Then, for example described positive electrode 13 and the 1st negative electrode 14 are flooded in the electrolyte 15 that is disposed in the electrolytic bath, apply direct voltage or pulse voltage by power supply 16, base material 11 is moved, make conductive metal oxide thin film 12 pass through positive electrode 13 by the 1st negative electrode 14 backs.
So just formed the closed circuit of power supply 16 (+)-positive electrode 13-electrolyte 15-conductive metal oxide thin film 12-electrolyte 15-the 1st negative electrode 14-power supply 16 (-), near the surface generation H of the conductive metal oxide thin film 12 the positive electrode 13
2Micro air bubble.
At this moment, near the H of the surface of the conductive metal oxide thin film positive electrode 13 12 generation
2Become reducing agent, play the O that removes in the conductive metal oxide thin film 12
2Effect.In addition, because this H
2Be to produce, so this reaction is effective reduction reaction at the interface of conductive metal oxide thin film 12.
Do not have and utilize O
2The conductive metal oxide thin film 12 that carries out combination becomes and only has metallic element, exists with the state that adhesion weakens on the surface of base material 11.The conductive metal 12a that weakens with combining of base material 11 for example uses flexibility objects such as rotation foams by the wiping of rubbing of weak stress, can positively be removed from base material 11.

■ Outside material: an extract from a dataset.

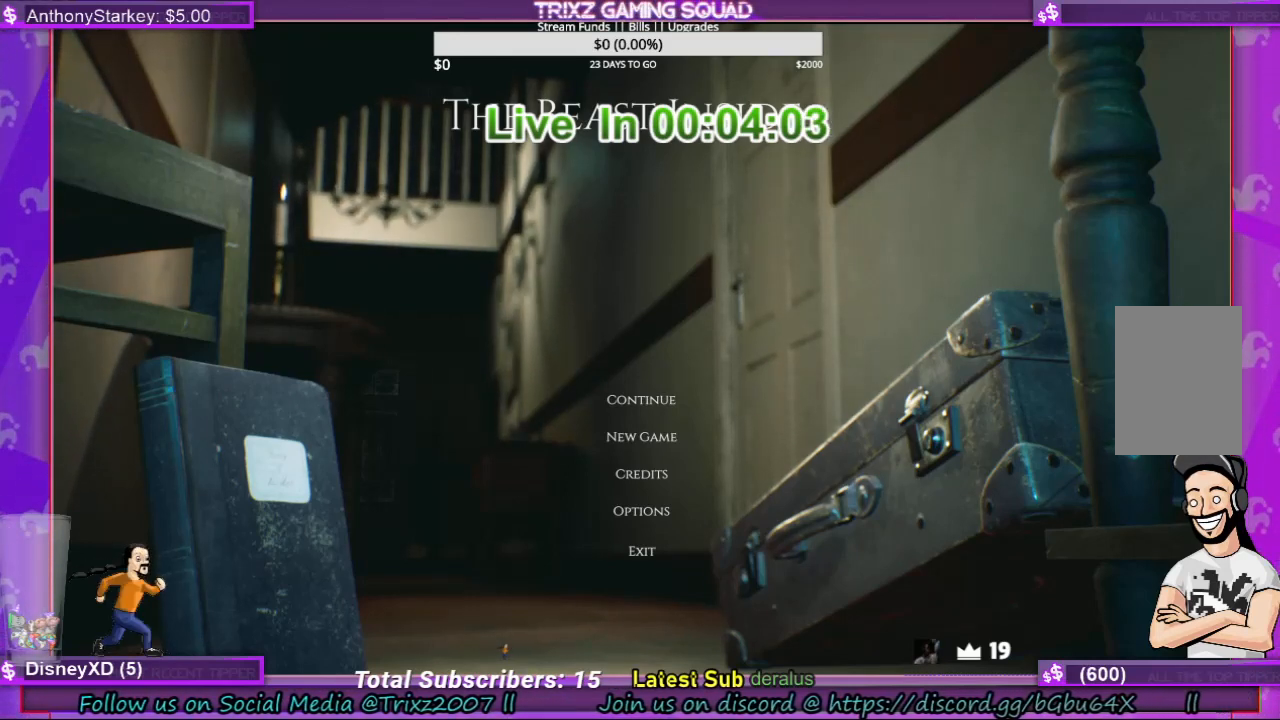
{"keys": [], "mouse": [], "events": [[33, "mouse_right", "down"], [67, "mouse_right", "up"]]}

But, shown in Fig. 1 (a), if positive electrode 13 and the 1st negative electrode 14 are in contactless state with conductive metal oxide thin film 12, the electrolyte 15 that then is present in 12 of described positive electrode 13 and the 1st negative electrode 14 and conductive metal oxide thin films becomes resistance, can't effectively conductive metal oxide thin film 12 be removed.On the contrary, if positive electrode 13 and the 1st negative electrode 14 are in contact condition with conductive metal oxide thin film 12, then a large amount of bubbles (hydrogen and oxygen) are attached to two electrodes 13,14, the current density of electrode 13,14 descends, cause the effect of removing of conductive metal oxide thin film 12 to reduce, can't remove fully.

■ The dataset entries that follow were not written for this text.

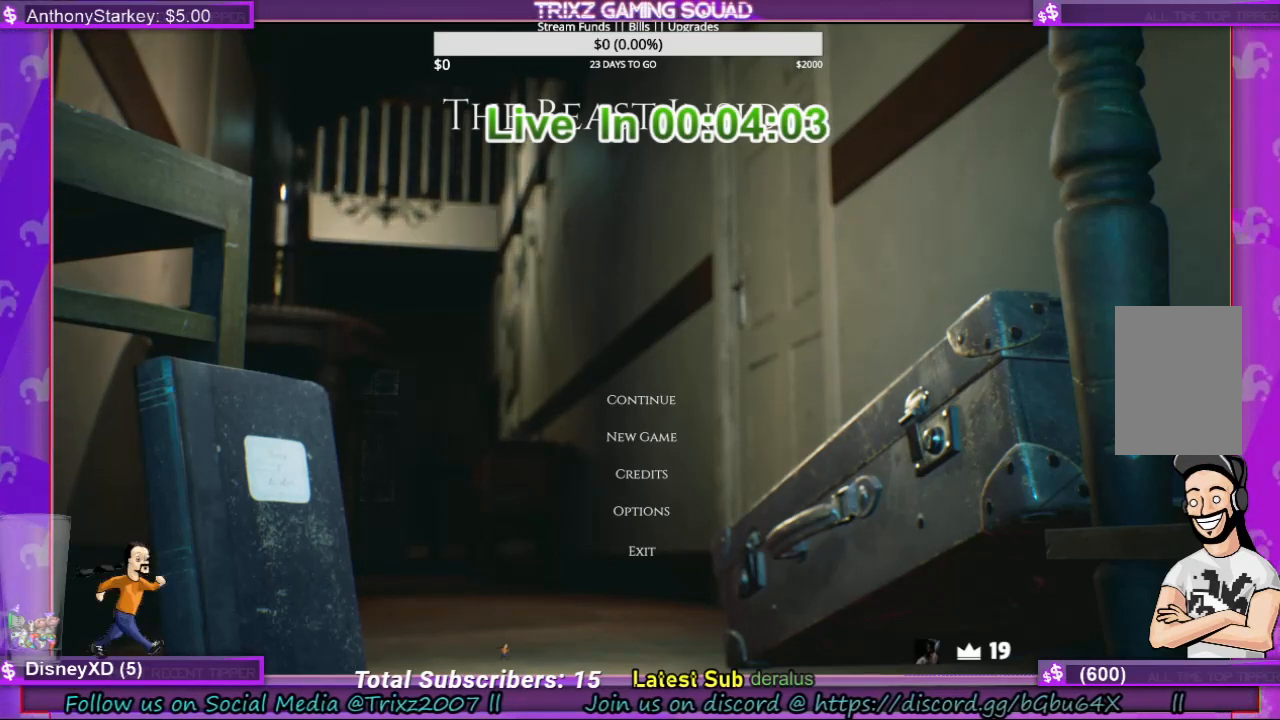
{"keys": [], "mouse": ["left"], "events": [[233, "mouse_left", "down"]]}
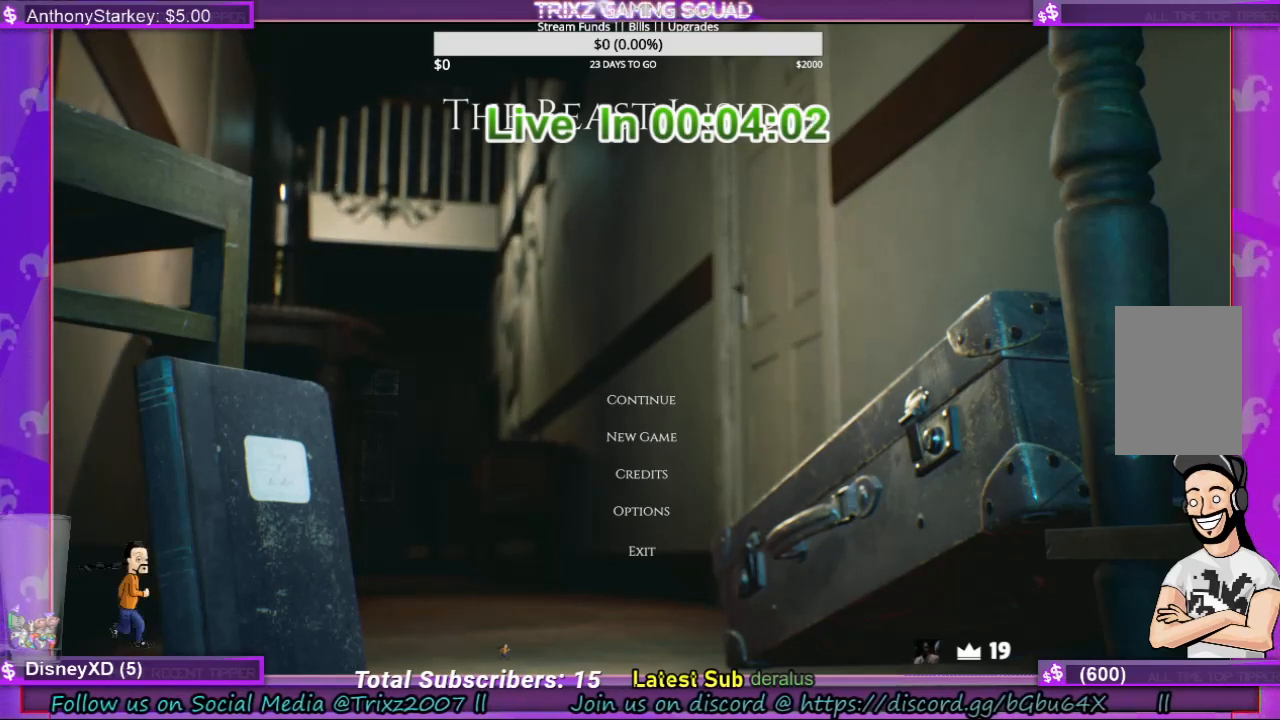
{"keys": [], "mouse": [], "events": [[200, "mouse_left", "up"]]}
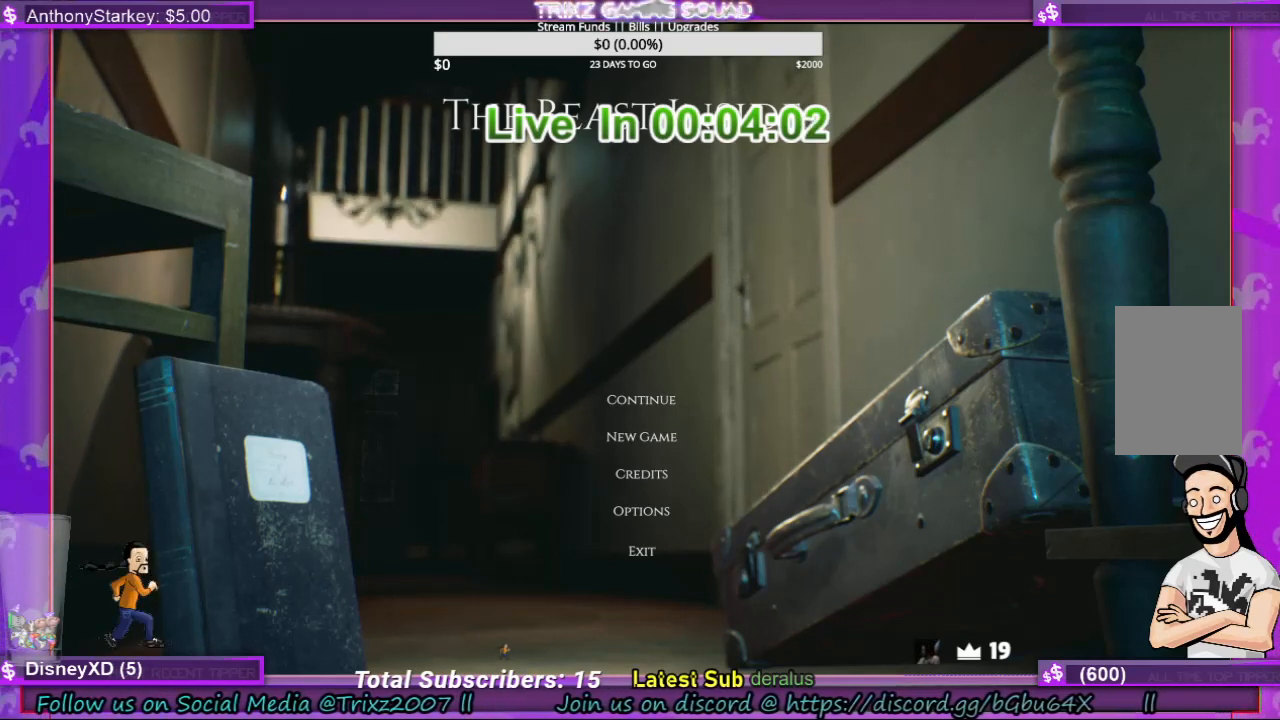
{"keys": [], "mouse": [], "events": []}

In addition, in the electrode configuration of Fig. 1 (a), if the 1st negative electrode is by the final end of conductive metal oxide thin film 12, then the interval of conductive metal oxide thin film 12 and the 1st negative electrode 14 enlarges, therefore the magnitude of current that flows through conductive metal oxide thin film 12 sharply descends, and can't flow through the necessary electric current of reduction.
That is, in the electrode of Fig. 1 (a) configuration, the rearward end of conductive metal oxide thin film 12 is shown in Fig. 1 (b), and only the interval X part of 14 of positive electrode 13 and the 1st negative electrodes is not reduced.In addition, in the configuration of the electrode of Fig. 1 (a),, increase so flow through the voltage of the necessary electric current of reduction owing to the resistance of the electrolyte 15 that has 12 of the 1st negative electrode 14 and conductive metal oxide thin films.
Therefore, among the present invention, for example positive electrode 13 in the electrolyte in impregnated in electrolytic bath 15 and the 1st negative electrode are 14, as shown in Figure 2, dispose a plurality of the 2nd negative electrodes 17 at the Width of conductive metal oxide thin film 12 with contact condition.Among Fig. 2 18 compresses mechanism for spring that the 2nd negative electrode 17 and conductive metal oxide thin film 12 are compressed etc.
Among the present invention, described the 2nd negative electrode 17 interval L each other is preferably below 10 times of interval X (mm) (with reference to Fig. 2 (b)) of 14 of positive electrode 13 and the 1st negative electrodes more than or equal to the interval X (mm) of 14 of positive electrode 13 and the 1st negative electrodes.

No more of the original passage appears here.